DIRECTIVE: Output every line of the data below verbatim, in the same order.

INFORMATION:
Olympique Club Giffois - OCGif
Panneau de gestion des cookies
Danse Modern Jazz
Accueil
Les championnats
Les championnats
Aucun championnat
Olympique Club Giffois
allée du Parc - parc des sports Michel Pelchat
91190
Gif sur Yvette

SOLVED PROBLEM:
Olympique Club Giffois - OCGif
Panneau de gestion des cookies
Danse Modern Jazz
Accueil
Les championnats
Les championnats
Aucun championnat
Olympique Club Giffois
allée du Parc - parc des sports Michel Pelchat
91190
Gif sur Yvette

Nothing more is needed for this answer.